### Web page edit records:
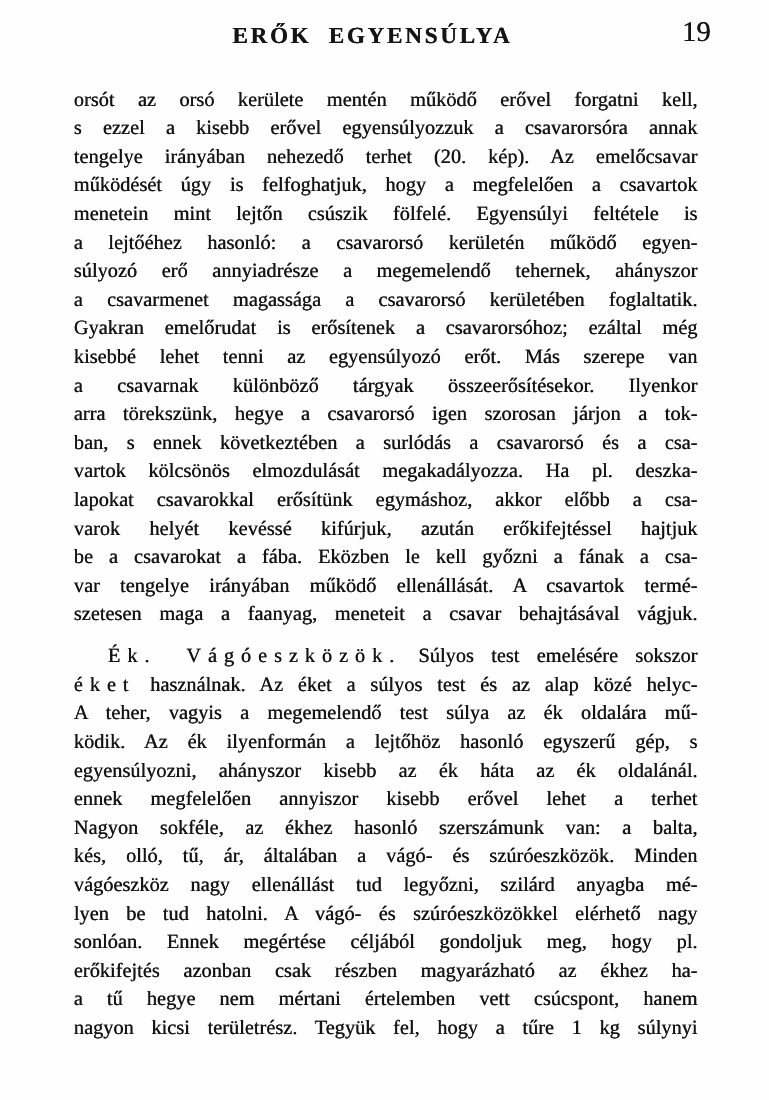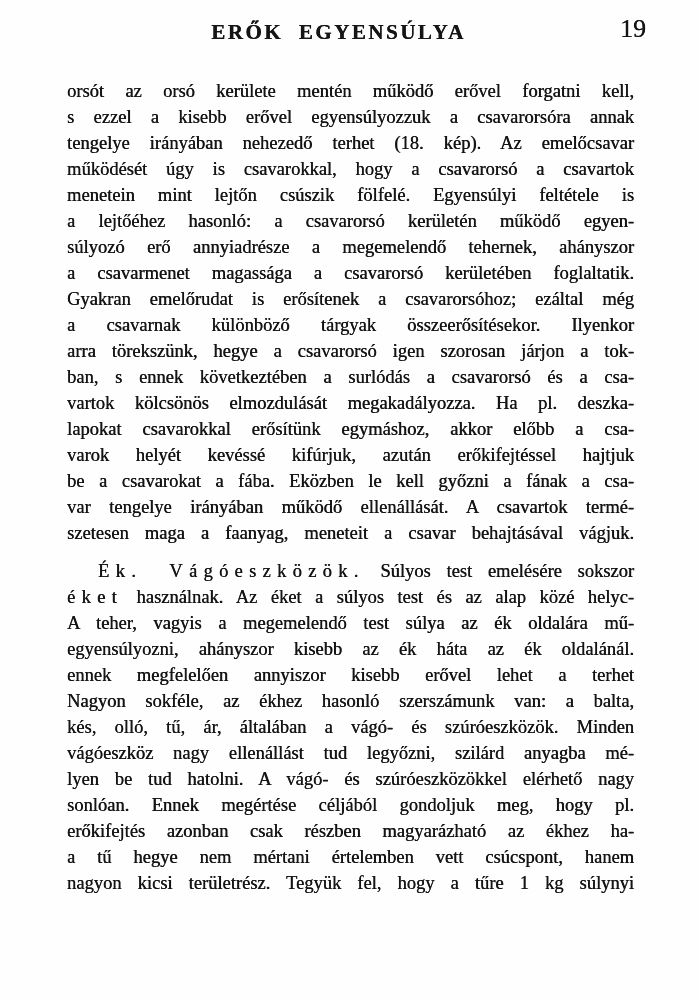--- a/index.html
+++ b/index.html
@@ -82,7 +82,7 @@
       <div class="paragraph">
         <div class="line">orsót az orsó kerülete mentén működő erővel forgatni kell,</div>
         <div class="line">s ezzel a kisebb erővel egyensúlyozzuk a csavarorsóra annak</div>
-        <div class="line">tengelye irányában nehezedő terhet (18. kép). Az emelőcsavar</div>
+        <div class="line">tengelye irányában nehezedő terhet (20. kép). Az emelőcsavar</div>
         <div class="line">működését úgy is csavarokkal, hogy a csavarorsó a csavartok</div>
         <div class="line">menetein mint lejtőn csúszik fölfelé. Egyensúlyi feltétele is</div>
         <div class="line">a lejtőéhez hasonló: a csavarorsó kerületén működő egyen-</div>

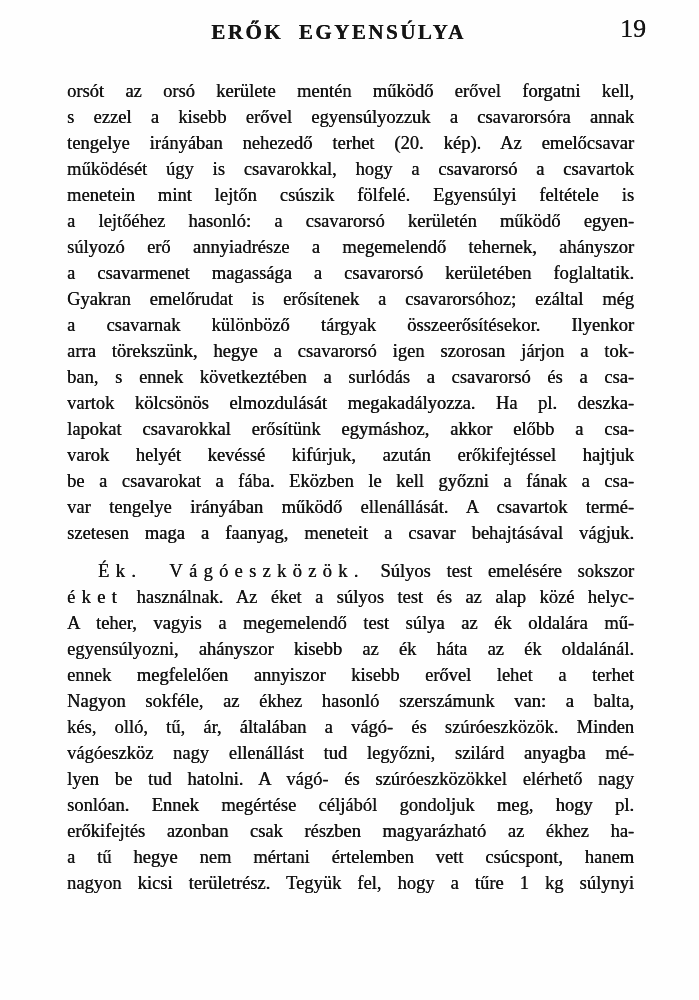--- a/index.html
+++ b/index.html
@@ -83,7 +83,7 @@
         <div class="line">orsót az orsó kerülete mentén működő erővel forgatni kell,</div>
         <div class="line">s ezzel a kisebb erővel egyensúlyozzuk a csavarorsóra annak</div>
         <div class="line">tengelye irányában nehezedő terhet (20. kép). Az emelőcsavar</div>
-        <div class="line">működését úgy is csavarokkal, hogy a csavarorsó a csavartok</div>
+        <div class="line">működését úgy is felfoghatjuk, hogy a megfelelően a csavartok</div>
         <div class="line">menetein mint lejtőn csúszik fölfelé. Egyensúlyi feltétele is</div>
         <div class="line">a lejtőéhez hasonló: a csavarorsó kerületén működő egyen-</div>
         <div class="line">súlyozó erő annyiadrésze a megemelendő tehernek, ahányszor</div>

### Problem requirements:
Only the number is needed here: how many lines in the data contain "csavarokkal"?

### Exercise result:
2